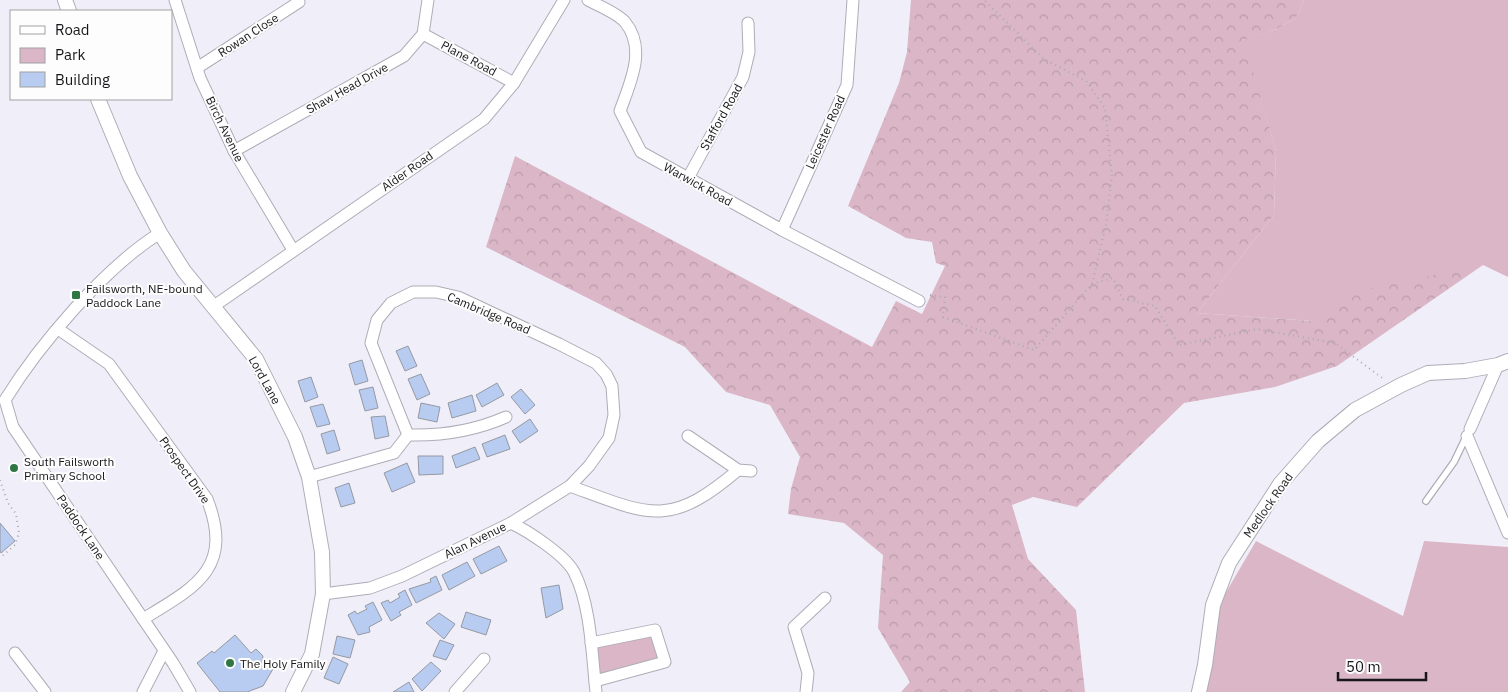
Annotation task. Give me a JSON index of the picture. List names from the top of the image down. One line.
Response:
{"streets":{"street":["Rowan Close","Plane Road","Shaw Head Drive","Stafford Road","Birch Avenue","Leicester Road","Alder Road","Warwick Road","Cambridge Road","Lord Lane","Prospect Drive","Medlock Road","Paddock Lane","Alan Avenue"]},"crossings":[["Rowan Close","Birch Avenue"],["Plane Road","Shaw Head Drive"],["Plane Road","Alder Road"],["Shaw Head Drive","Birch Avenue"],["Stafford Road","Warwick Road"],["Birch Avenue","Alder Road"],["Leicester Road","Warwick Road"],["Alder Road","Lord Lane"],["Cambridge Road","Alan Avenue"],["Lord Lane","Paddock Lane"],["Lord Lane","Alan Avenue"],["Prospect Drive","Paddock Lane"]],"places":{"transit":["Failsworth, NE-bound Paddock Lane"],"other":["South Failsworth Primary School","The Holy Family"]},"legend":["Road","Park","Building"],"scale_bar":"50 m"}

REQUIRED ACTION =>
Repeat all of the listing above word for word, and exclude the pictures.

EXERCISE RESPONSE =>
Annotation task. Give me a JSON index of the picture. List names from the top of the image down. One line.
Response:
{"streets":{"street":["Rowan Close","Plane Road","Shaw Head Drive","Stafford Road","Birch Avenue","Leicester Road","Alder Road","Warwick Road","Cambridge Road","Lord Lane","Prospect Drive","Medlock Road","Paddock Lane","Alan Avenue"]},"crossings":[["Rowan Close","Birch Avenue"],["Plane Road","Shaw Head Drive"],["Plane Road","Alder Road"],["Shaw Head Drive","Birch Avenue"],["Stafford Road","Warwick Road"],["Birch Avenue","Alder Road"],["Leicester Road","Warwick Road"],["Alder Road","Lord Lane"],["Cambridge Road","Alan Avenue"],["Lord Lane","Paddock Lane"],["Lord Lane","Alan Avenue"],["Prospect Drive","Paddock Lane"]],"places":{"transit":["Failsworth, NE-bound Paddock Lane"],"other":["South Failsworth Primary School","The Holy Family"]},"legend":["Road","Park","Building"],"scale_bar":"50 m"}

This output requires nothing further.